Cuando el volador perdió fuelle atravesado por el láser y no murió nadie, pensó que habían tenido mucha suerte, pero luego vinieron las ondas que anularon todo su armamento, su implante quedó ciego y mudo, desconectado, y aparecieron los cosacos a caballo, inmunes a la modernidad. Tenían manos pequeñas pero fuertes como tenazas, quizá la culpa fue de ella, que le rompió la nariz a uno de ellos, pero eso lo pensó cuando la tiraban sobre el fardo de paja de aquella granja destripada. Le rompieron la nariz y los dientes, y su promaco, al que ella llamaba Calipso, como la nereida de las aguas, no pudo desconectar su sufrimiento ni producir las hormonas que necesitaba, porque estaban en un azatot limpio de radiación, una cámara de Faraday atmosférica provocada por una explosión neutrónica que duraría horas, sin que durante ese tiempo nadie pudiera saber lo que pasaba.  

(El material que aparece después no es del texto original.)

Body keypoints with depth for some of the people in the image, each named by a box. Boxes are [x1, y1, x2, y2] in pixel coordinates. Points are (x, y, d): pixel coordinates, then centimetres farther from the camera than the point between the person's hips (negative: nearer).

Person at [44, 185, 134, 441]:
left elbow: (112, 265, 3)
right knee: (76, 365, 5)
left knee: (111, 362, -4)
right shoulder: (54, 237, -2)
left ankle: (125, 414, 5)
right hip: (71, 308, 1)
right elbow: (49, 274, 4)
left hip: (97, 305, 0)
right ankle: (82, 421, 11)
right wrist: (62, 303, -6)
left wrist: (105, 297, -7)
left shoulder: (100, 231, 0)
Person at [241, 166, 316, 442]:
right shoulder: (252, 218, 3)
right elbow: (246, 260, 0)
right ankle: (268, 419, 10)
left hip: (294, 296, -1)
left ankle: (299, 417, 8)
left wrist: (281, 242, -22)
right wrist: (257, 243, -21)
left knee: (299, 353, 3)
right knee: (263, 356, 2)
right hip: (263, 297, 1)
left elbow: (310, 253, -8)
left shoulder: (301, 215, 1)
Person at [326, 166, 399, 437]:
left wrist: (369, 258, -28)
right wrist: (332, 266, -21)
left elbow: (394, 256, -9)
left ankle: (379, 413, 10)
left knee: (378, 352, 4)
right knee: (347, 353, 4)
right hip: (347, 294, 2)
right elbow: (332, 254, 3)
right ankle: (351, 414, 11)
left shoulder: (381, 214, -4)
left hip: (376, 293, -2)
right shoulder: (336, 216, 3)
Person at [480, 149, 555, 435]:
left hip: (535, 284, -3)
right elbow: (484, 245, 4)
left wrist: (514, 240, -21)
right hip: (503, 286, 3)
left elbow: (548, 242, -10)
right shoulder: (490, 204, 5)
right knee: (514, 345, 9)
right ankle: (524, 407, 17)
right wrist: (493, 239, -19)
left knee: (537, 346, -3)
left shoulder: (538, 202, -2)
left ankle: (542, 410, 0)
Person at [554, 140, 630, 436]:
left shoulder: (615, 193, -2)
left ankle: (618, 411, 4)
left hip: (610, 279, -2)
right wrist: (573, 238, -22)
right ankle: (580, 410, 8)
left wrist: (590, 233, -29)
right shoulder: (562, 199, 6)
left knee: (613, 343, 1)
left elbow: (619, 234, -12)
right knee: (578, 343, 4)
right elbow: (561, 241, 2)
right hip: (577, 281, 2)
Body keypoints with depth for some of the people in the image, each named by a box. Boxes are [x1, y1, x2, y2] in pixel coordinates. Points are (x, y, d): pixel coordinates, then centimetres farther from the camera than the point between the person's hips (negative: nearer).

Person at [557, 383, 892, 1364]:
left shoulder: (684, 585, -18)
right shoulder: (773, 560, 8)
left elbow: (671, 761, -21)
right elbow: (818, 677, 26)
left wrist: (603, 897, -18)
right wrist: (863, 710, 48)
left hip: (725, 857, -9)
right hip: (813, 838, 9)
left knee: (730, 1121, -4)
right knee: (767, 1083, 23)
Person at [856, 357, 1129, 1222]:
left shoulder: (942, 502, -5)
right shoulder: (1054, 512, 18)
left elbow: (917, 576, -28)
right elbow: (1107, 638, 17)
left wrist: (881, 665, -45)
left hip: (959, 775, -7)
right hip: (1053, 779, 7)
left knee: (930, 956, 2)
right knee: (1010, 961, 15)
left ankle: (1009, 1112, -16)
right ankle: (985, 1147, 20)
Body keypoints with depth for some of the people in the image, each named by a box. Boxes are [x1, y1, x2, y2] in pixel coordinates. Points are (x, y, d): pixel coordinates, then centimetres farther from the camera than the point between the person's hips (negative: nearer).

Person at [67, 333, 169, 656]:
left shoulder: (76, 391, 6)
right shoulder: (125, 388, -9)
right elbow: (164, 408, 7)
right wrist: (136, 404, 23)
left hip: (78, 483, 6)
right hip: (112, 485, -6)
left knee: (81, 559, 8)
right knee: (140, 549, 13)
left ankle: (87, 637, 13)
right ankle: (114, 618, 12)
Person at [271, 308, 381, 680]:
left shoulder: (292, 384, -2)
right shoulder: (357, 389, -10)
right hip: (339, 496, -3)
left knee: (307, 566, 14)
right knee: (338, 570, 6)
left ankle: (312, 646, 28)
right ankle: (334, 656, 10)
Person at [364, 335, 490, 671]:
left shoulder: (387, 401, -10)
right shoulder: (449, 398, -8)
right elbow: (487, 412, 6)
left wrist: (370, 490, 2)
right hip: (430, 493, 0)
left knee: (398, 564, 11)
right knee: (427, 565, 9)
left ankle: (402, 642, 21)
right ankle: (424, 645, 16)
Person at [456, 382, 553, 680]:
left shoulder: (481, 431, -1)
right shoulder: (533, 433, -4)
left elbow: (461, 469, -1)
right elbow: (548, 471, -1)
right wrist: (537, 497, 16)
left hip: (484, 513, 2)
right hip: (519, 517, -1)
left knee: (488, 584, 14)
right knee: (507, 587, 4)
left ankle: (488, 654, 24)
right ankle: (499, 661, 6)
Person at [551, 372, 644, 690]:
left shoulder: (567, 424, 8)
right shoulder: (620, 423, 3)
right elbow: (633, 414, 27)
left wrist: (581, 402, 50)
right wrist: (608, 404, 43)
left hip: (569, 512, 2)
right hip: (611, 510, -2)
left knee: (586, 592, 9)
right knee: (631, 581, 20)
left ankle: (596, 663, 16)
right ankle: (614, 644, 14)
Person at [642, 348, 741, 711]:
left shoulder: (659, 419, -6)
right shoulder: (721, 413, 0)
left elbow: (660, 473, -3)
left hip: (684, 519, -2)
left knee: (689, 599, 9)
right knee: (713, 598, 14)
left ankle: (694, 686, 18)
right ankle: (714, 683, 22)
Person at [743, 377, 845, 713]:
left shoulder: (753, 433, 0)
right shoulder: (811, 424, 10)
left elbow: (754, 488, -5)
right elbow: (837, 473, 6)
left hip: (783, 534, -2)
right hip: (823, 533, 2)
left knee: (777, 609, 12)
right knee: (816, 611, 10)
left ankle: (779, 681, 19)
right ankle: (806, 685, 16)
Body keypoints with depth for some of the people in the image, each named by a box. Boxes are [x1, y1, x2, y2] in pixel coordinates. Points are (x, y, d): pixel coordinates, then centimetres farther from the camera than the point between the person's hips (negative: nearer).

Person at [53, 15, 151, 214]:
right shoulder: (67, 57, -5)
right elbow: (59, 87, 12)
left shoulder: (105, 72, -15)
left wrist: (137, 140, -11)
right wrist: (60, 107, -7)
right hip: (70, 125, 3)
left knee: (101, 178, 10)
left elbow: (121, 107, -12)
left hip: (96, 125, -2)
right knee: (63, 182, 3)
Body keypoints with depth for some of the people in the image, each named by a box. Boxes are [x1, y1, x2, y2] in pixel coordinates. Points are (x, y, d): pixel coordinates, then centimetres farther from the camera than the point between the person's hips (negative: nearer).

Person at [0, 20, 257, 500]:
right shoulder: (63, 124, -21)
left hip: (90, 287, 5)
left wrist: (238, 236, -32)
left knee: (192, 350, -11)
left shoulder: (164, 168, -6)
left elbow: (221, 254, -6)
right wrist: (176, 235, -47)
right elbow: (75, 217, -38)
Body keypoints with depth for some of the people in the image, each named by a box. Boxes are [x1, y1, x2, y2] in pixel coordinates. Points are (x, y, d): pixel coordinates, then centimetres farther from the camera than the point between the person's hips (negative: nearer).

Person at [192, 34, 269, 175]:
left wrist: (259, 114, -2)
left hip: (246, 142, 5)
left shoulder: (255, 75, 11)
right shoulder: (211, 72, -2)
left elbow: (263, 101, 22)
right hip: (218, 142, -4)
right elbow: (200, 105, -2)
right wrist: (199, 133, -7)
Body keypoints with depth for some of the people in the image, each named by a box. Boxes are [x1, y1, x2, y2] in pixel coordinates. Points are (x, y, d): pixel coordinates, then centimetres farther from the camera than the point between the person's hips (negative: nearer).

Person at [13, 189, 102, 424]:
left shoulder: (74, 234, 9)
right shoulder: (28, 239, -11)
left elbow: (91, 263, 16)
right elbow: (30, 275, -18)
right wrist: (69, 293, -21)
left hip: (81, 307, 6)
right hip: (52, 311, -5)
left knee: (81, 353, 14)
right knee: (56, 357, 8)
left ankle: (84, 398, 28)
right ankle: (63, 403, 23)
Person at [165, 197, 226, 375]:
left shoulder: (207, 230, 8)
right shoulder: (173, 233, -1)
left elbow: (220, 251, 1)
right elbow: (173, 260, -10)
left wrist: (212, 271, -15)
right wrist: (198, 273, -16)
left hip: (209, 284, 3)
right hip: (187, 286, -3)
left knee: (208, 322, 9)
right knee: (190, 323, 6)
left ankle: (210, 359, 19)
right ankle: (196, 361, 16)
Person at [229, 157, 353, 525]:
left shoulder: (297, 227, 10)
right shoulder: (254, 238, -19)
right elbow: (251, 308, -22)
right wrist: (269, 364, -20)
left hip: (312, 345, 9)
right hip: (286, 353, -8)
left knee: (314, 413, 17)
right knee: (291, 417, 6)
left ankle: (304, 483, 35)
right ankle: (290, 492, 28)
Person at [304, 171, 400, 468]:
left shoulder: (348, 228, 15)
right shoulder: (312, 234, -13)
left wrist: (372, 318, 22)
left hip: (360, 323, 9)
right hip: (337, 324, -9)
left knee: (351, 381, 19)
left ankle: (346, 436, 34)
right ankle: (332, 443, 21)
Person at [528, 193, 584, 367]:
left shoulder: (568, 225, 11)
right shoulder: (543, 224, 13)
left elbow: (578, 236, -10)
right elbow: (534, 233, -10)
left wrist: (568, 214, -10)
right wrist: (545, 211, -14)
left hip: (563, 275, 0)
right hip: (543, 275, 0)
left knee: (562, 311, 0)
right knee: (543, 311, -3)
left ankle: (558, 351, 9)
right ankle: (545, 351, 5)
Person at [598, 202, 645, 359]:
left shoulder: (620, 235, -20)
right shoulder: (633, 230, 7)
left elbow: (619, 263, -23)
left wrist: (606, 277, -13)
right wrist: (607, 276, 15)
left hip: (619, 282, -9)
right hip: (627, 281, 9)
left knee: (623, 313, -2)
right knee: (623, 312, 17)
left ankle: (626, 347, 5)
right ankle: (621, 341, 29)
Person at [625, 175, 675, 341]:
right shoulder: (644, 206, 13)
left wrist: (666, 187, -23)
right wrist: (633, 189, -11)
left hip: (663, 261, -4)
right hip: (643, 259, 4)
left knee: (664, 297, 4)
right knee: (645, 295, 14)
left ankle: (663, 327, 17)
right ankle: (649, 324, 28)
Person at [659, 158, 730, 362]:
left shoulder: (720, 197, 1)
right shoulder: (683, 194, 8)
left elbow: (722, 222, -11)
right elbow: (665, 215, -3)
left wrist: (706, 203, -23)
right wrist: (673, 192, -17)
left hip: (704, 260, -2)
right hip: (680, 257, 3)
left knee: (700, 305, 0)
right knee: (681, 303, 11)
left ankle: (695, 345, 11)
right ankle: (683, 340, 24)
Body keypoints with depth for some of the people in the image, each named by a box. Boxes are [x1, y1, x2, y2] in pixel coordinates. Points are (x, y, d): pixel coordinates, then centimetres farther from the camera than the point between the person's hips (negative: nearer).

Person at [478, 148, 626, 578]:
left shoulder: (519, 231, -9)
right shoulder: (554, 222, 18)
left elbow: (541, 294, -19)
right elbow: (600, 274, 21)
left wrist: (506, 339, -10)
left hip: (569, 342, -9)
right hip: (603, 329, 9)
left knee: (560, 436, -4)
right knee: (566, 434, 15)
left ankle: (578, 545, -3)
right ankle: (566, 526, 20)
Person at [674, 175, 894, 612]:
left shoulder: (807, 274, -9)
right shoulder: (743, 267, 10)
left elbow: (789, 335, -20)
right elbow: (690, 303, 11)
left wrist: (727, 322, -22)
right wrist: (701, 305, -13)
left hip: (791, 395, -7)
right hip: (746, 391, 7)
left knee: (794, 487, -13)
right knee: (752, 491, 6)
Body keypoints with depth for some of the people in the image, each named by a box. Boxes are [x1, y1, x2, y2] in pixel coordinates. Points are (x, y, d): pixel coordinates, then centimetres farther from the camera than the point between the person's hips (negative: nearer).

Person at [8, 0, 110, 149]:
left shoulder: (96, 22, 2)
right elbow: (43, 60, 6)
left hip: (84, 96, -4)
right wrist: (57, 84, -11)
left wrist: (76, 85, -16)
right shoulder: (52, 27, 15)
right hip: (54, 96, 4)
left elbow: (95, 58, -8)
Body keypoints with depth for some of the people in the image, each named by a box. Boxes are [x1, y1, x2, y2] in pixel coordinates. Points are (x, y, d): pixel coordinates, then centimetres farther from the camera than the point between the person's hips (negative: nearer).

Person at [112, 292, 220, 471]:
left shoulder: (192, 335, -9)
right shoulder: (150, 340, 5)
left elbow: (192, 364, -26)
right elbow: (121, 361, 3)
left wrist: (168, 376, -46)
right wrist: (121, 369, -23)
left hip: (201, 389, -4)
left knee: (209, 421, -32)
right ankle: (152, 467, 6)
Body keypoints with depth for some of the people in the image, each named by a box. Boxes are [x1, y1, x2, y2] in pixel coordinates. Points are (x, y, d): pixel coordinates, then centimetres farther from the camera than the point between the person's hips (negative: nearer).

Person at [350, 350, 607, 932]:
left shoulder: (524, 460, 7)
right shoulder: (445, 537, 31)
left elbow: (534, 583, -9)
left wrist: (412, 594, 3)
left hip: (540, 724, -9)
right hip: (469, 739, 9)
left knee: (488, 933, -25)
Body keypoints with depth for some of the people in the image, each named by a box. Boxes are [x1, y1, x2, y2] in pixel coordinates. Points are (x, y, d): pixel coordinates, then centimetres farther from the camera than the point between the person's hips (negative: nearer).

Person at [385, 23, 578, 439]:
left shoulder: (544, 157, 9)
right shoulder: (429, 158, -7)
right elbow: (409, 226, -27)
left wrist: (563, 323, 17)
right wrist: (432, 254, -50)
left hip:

Se desmayó y, cuando se despertó de nuevo, el dolor era lo de menos. Estaría contenta si no la mataban, porque no hay nada que no pueda recomponerse si el corazón sigue ejerciendo sus funciones y el cerebro sigue generando una conciencia con su nombre. Pero se había hecho ilusiones vanas. Le rompieron los brazos para que dejara de golpearlos en un error de ella cuando no pudo soportar el dolor y no conseguía desmayarse otra vez, le volvieron la cara para que no se ahogara en su propia sangre y estaban a punto de reventarle las tripas cuando el azatot se desvaneció, algo que los cosacos advirtieron enseguida con sus propios implantes, como si una burbuja estallara en el aire, Calipso se conectó con el satélite y en pocos segundos una fuerza robótica de Diomedes irrumpió en el pajar. Los cosacos apenas tuvieron tiempo de reaccionar antes de ser destripados como cerdos.

Demasiado deprisa para Virginia, que los miraba desde sus enrojecidas pupilas, sin poder pensar en otra cosa que en la inyección que acabaría con el dolor, el traslado y la recuperación en la burbuja de antinoo líquido que le estaba devolviendo la salud y trataría de minimizar, pero no borrar, todos los recuerdos que afloraban en aquellos momentos como de una bengala en plena ignición.

No se borrarían, pero los recuerdos se desvanecerían en su mente como los peores sueños, algo que pasó y no quieres que vuelva a repetirse, y que te mantiene a distancia de la desesperación.

Muy pronto, cuando saliera del antinoo, no sabría si aquello había sido un sueño, parte de la preparación, o había sucedido en realidad. Así es la vida en el ejército, desde que Europa decidió enfrentarse a los gigantes asiáticos y la propaganda atrajo a jóvenes aburridos de una existencia sin trabajo y harta de ocio a las trincheras, el sobrevuelo de territorios quemados, el enfrentamiento, el dolor y luego el olvido, para no vivir el resto de la vida en el estercolero de su propio cerebro.